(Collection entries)
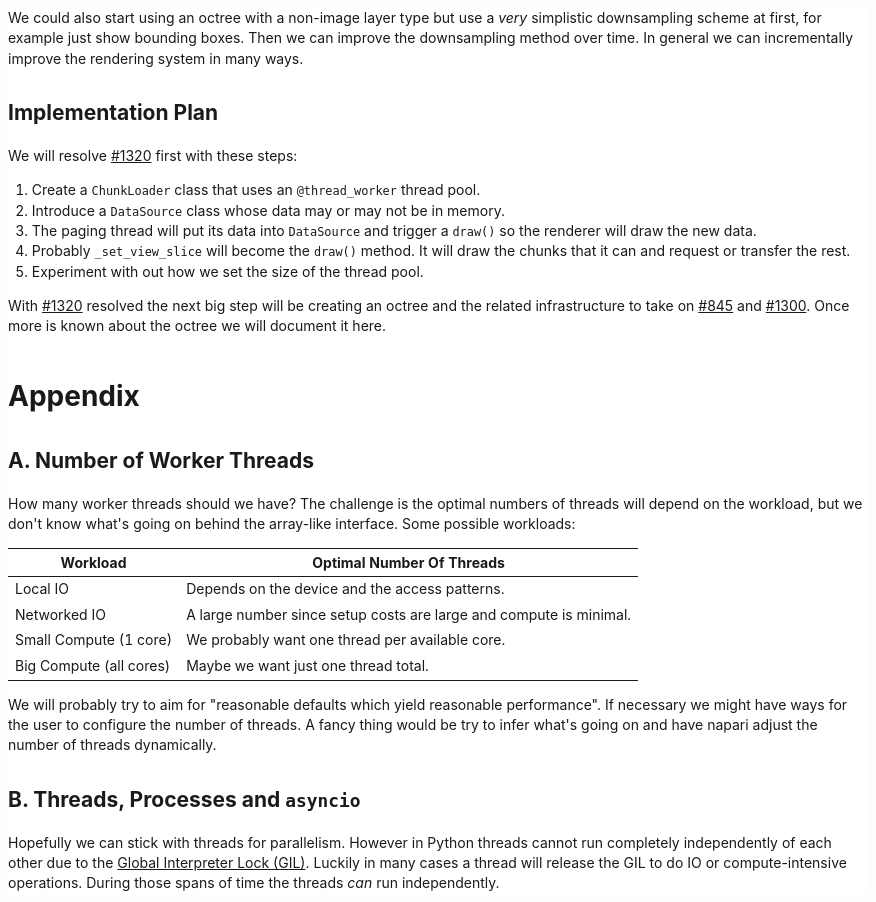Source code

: We could also start using an octree with a non-image layer type but use a *very*
simplistic downsampling scheme at first, for example just show bounding boxes.
Then we can improve the downsampling method over time. In general we can
incrementally improve the rendering system in many ways.

## Implementation Plan

We will resolve [#1320](https://github.com/napari/napari/issues/1320) first with
these steps:

1.  Create a `ChunkLoader` class that uses an `@thread_worker` thread pool.
2.  Introduce a `DataSource` class whose data may or may not be in memory.
3.  The paging thread will put its data into `DataSource` and trigger a `draw()`
    so the renderer will draw the new data.
4.  Probably `_set_view_slice`  will become the `draw()` method. It will draw
    the chunks that it can and request or transfer the rest.
5.  Experiment with out how we set the size of the thread pool.
  
With [#1320](https://github.com/napari/napari/issues/1320) resolved the next big
step will be creating an octree and the related infrastructure to take on
[#845](https://github.com/napari/napari/issues/845) and
[#1300](https://github.com/napari/napari/issues/1300). Once more is known about
the octree we will document it here.

# Appendix

## A. Number of Worker Threads

How many worker threads should we have? The challenge is the optimal numbers of
threads will depend on the workload, but we don't know what's going on behind
the array-like interface. Some possible workloads:

| Workload                | Optimal Number Of Threads                                          |
| ----------------------- | ------------------------------------------------------------------ |
| Local IO                | Depends on the device and the access patterns.                     |
| Networked IO            | A large number since setup costs are large and compute is minimal. |
| Small Compute (1 core)  | We probably want one thread per available core.                    |
| Big Compute (all cores) | Maybe we want just one thread total.                               |

We will probably try to aim for "reasonable defaults which yield reasonable
performance". If necessary we might have ways for the user to configure the
number of threads. A fancy thing would be try to infer what's going on and
have napari adjust the number of threads dynamically.

## B. Threads, Processes and `asyncio`

Hopefully we can stick with threads for parallelism. However in Python threads
cannot run completely independently of each other due to the [Global Interpreter
Lock
(GIL)](https://medium.com/python-features/pythons-gil-a-hurdle-to-multithreaded-program-d04ad9c1a63).
Luckily in many cases a thread will release the GIL to do IO or
compute-intensive operations. During those spans of time the threads *can* run
independently.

▸ Instructions to follow
You are asked to reproduce each line above exactly, but to exclude the pictures.

▸ Response area
Source code

: We could also start using an octree with a non-image layer type but use a *very*
simplistic downsampling scheme at first, for example just show bounding boxes.
Then we can improve the downsampling method over time. In general we can
incrementally improve the rendering system in many ways.

## Implementation Plan

We will resolve [#1320](https://github.com/napari/napari/issues/1320) first with
these steps:

1.  Create a `ChunkLoader` class that uses an `@thread_worker` thread pool.
2.  Introduce a `DataSource` class whose data may or may not be in memory.
3.  The paging thread will put its data into `DataSource` and trigger a `draw()`
    so the renderer will draw the new data.
4.  Probably `_set_view_slice`  will become the `draw()` method. It will draw
    the chunks that it can and request or transfer the rest.
5.  Experiment with out how we set the size of the thread pool.
  
With [#1320](https://github.com/napari/napari/issues/1320) resolved the next big
step will be creating an octree and the related infrastructure to take on
[#845](https://github.com/napari/napari/issues/845) and
[#1300](https://github.com/napari/napari/issues/1300). Once more is known about
the octree we will document it here.

# Appendix

## A. Number of Worker Threads

How many worker threads should we have? The challenge is the optimal numbers of
threads will depend on the workload, but we don't know what's going on behind
the array-like interface. Some possible workloads:

| Workload                | Optimal Number Of Threads                                          |
| ----------------------- | ------------------------------------------------------------------ |
| Local IO                | Depends on the device and the access patterns.                     |
| Networked IO            | A large number since setup costs are large and compute is minimal. |
| Small Compute (1 core)  | We probably want one thread per available core.                    |
| Big Compute (all cores) | Maybe we want just one thread total.                               |

We will probably try to aim for "reasonable defaults which yield reasonable
performance". If necessary we might have ways for the user to configure the
number of threads. A fancy thing would be try to infer what's going on and
have napari adjust the number of threads dynamically.

## B. Threads, Processes and `asyncio`

Hopefully we can stick with threads for parallelism. However in Python threads
cannot run completely independently of each other due to the [Global Interpreter
Lock
(GIL)](https://medium.com/python-features/pythons-gil-a-hurdle-to-multithreaded-program-d04ad9c1a63).
Luckily in many cases a thread will release the GIL to do IO or
compute-intensive operations. During those spans of time the threads *can* run
independently.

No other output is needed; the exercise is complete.